* **PAGE EXCERPT**
+---+

The present invention seeks to at least mitigate these concerns.

SUMMARY

An aspect of the invention provides a switch system that includes line switch elements and fabric switch elements, wherein L groups of line switch elements are connectable to cables that include L links such that each of the L links within a cable connect to a switch element of a respective one of the L groups. A fabric switch element is arranged to connect to line switch elements of one of the group of line switch elements.

An example embodiment comprises a switch system that includes one or more line cards connectable to cables that comprises up to L links. L groups of line switch elements are configured such that each link within the cable connects to a line switch element of a respective one of the L groups of line switch elements. One or more fabric cards are connected to the line card(s). Fabric switch elements are provided on the fabric card(s). Connectivity to the fabric switch elements is such that a fabric switch element connects only to line switch elements that belong to a group of line switch elements.

The configuration of an example embodiment of the invention is such that the radix of the complete switch can be observed as the sum of the radixes of the individual fabric switches, whereby the imposed management model can be that of a single core switch rather than multiple core switches.

Although various aspects of the invention are set out in the accompanying independent and dependent claims, other aspects of the invention include any combination of features from the described embodiments and/or the accompanying dependent claims, possibly with the features of the independent claims, and not solely the combinations explicitly set out in the accompanying claims.

+---+

* **GIVEN INFORMATION**
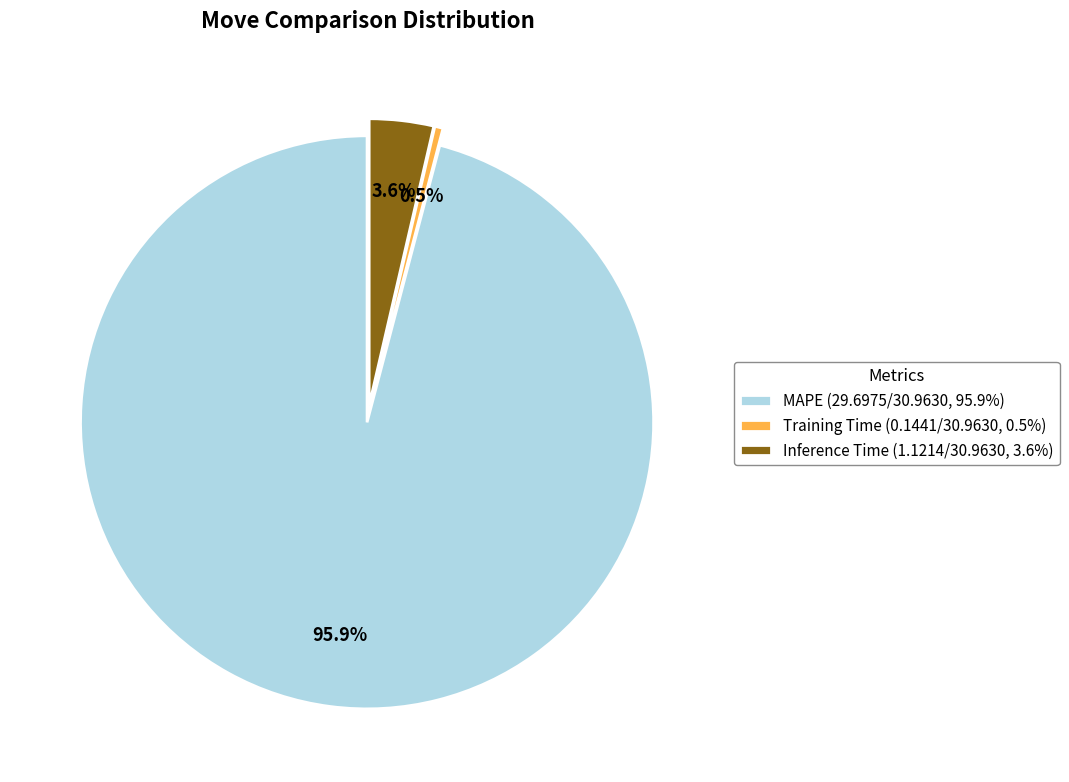

To the nearest percent, what is the difference between the largest and smallest slice percentages?

95%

+---+

* **WORK INSTRUCTIONS**
1. Starting at the words "An example embodiment comprises" and stopping after "multiple core switches.", rewrite that part of the switch-system excerpt with "management model" changed to "control model".
2. Decide whether each statement agrees with the switch-system excerpt. Answer yes or no and quote the words that decide it. (a) A fabric switch element connects only to line switch elements belonging to one group. (b) The imposed management model is that of multiple core switches. (c) The line cards are connectable to cables comprising up to L links.

* **ANSWERS FOR THE EXERCISE**
1.
An example embodiment comprises a switch system that includes one or more line cards connectable to cables that comprises up to L links. L groups of line switch elements are configured such that each link within the cable connects to a line switch element of a respective one of the L groups of line switch elements. One or more fabric cards are connected to the line card(s). Fabric switch elements are provided on the fabric card(s). Connectivity to the fabric switch elements is such that a fabric switch element connects only to line switch elements that belong to a group of line switch elements.

The configuration of an example embodiment of the invention is such that the radix of the complete switch can be observed as the sum of the radixes of the individual fabric switches, whereby the imposed control model can be that of a single core switch rather than multiple core switches.

2.
(a) Yes: "a fabric switch element connects only to line switch elements that belong to a group of line switch elements"
(b) No: "the imposed management model can be that of a single core switch rather than multiple core switches"
(c) Yes: "one or more line cards connectable to cables that comprises up to L links"